EDITOR’S LETTER
For a few weeks I have been following the highly recommended scientific dissemination portal by geologist Andrea Moccia: Geopop. There are several videos in which he addresses the issue of global warming but one of them, of which I want to summarize the content, struck me. The ability of the planet earth to manage the quantities of carbon is explained, by way of example, with a 750ml bottle of wine. Since I like beer and I like the idea of a 750ml beer even more, I’ll bring you the same metaphor in the form of hops. Let’s imagine the earth’s atmosphere as a 750ml bottle of beer. Let’s imagine then filled with 750ml of beer (possibly an amber beer), that is the quantity that the bottle is able to manage. Then take a small glass (the one that you pours out, filled with genepì, inside beers on tap) and pour it into the bottle. Immediately there is a problem: the additional genepì overflows from the bottle.
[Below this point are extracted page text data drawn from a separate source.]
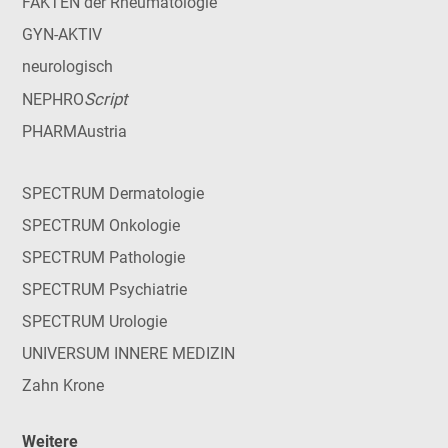
FAKTEN der Rheumatologie
GYN-AKTIV
neurologisch
Script
NEPHRO
PHARMAustria
SPECTRUM Dermatologie
SPECTRUM Onkologie
SPECTRUM Pathologie
SPECTRUM Psychiatrie
SPECTRUM Urologie
UNIVERSUM INNERE MEDIZIN
Zahn Krone
Weitere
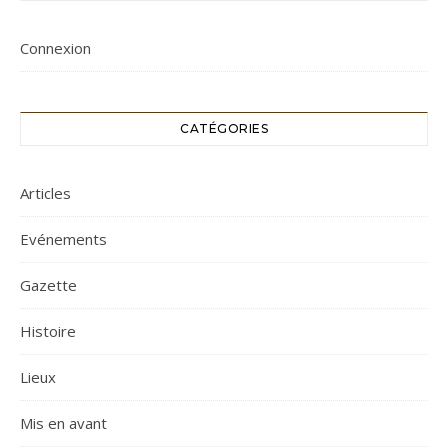
Connexion
CATÉGORIES
Articles
Evénements
Gazette
Histoire
Lieux
Mis en avant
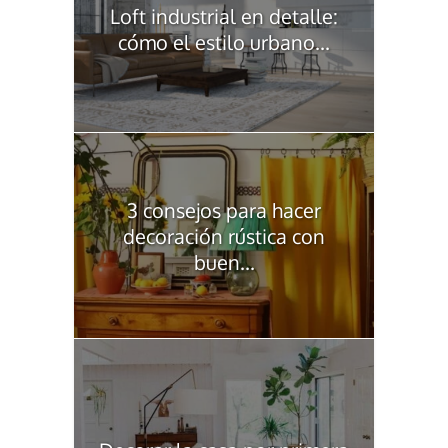
Loft industrial en detalle:
cómo el estilo urbano...
3 consejos para hacer
decoración rústica con
buen...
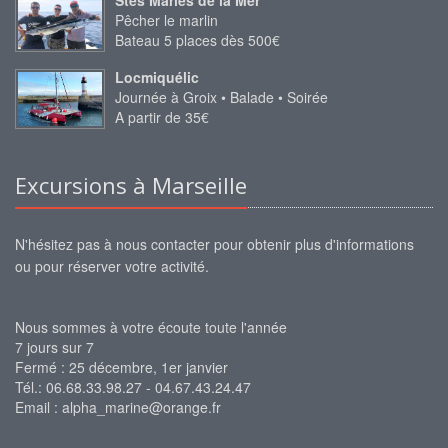
Stes Maries de la Mer
Pêcher le marlin
Bateau 5 places dès 500€
Locmiquélic
Journée à Groix • Balade • Soirée
A partir de 35€
Excursions à Marseille
N'hésitez pas à nous contacter pour obtenir plus d'informations
ou pour réserver votre activité.
Nous sommes à votre écoute toute l'année
7 jours sur 7
Fermé : 25 décembre, 1er janvier
Tél.: 06.68.33.98.27 - 04.67.43.24.47
Email :
alpha_marine@orange.fr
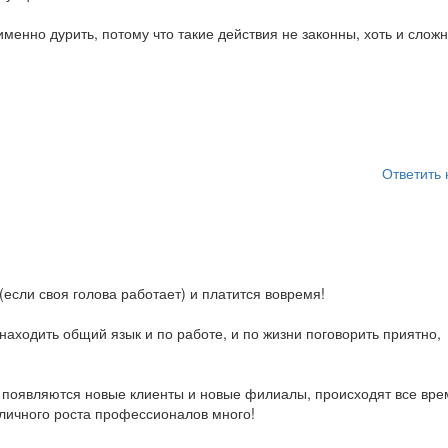
именно дурить, потому что такие действия не законны, хоть и слож
Ответить 
(если своя голова работает) и платится вовремя!
находить общий язык и по работе, и по жизни поговорить приятно,
, появляются новые клиенты и новые филиалы, происходят все вре
 личного роста профессионалов много!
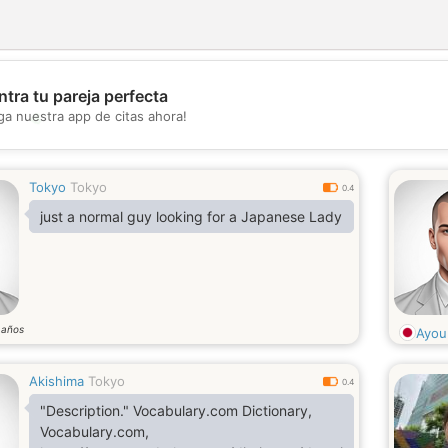
tra tu pareja perfecta
💖
ga nuestra app de citas ahora!
💕
Tokyo
Tokyo
0.4
just a normal guy looking for a Japanese Lady
años
1
Ayou
Akishima
Tokyo
0.4
"Description." Vocabulary.com Dictionary,
Vocabulary.com,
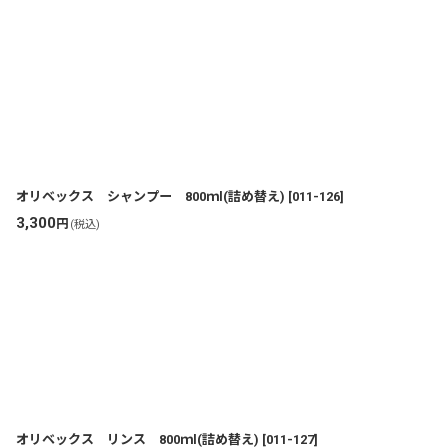
オリベックス シャンプー 800ｍl(詰め替え)
[
011-126
]
3,300
円
(税込)
オリベックス リンス 800ｍl(詰め替え)
[
011-127
]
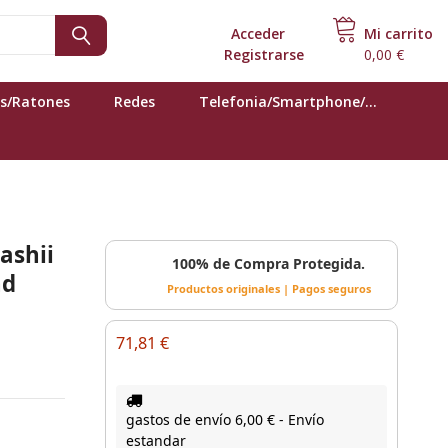
Acceder
o
Mi carrito
Registrarse
0,00 €
s/Ratones
Redes
Telefonia/Smartphone/...
ashii
100% de Compra Protegida.
nd
Productos originales | Pagos seguros
71,81 €
gastos de envío 6,00 € - Envío
estandar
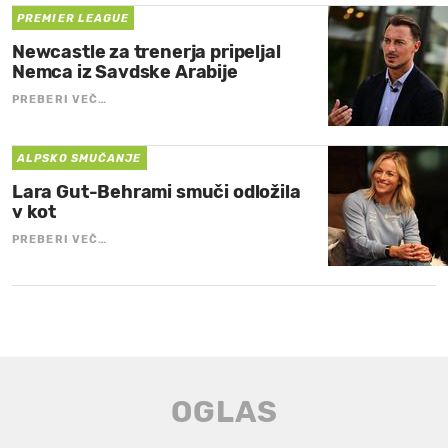
PREMIER LEAGUE
Newcastle za trenerja pripeljal
Nemca iz Savdske Arabije
PREBERI VEČ…
ALPSKO SMUČANJE
Lara Gut-Behrami smuči odložila
v kot
PREBERI VEČ…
There are still several people, Andrea explains, who see natural sources of carbon dioxide as proof that man-made CO2 is not a big problem. But let’s think about the bottle: the problem is not that the bottle contains 750ml of beer, since it is specially designed to handle that amount. The problem is that extra shot. The same concept, Andrea continues, applies to our emissions. The problem is not the 750 gigatons of carbon that the atmosphere contains and is capable of handling. Those 750 billion tons, being emitted naturally, have found an impressive natural balance and remained almost stable over time. The ocean, for example, releases about 90 gigatons of carbon into the atmosphere every year but absorbs about 92 from the atmosphere. Plants, Andrea continues with the examples, absorb about 120 gigatons through chlorophyll photosynthesis, but they release, at the same time, 59 with the respiration of plants and 58 through the decomposition of soils. You don’t need to be Einstein to notice that the amount of carbon released into the atmosphere is almost the same that the atmosphere loses. In other words, the biosphere, the lithosphere and the hydrosphere are capable of removing the same amount of carbon from the atmosphere that they release in it. An exceptional natural balance. Now, returning to the bottle of beer: it is as if this bottle exchanges the same quantity of liquid with other bottles, always letting out as much of it as it lets in, keeping the level stable. The problem is those 8 or 9 gigatons of carbon that we release into the atmosphere each year through human activities. This “small” quantity (because it is small, Andrea emphasizes, compared to the natural one) is a pain in the ass for the natural balance because the system cannot manage it. Furthermore, the consequent serious problem is that once the balance is broken it is not possible to reverse it, at least not in human times. The issues are complex, but the key message is this: “The problem is not the bottle, but the shot.”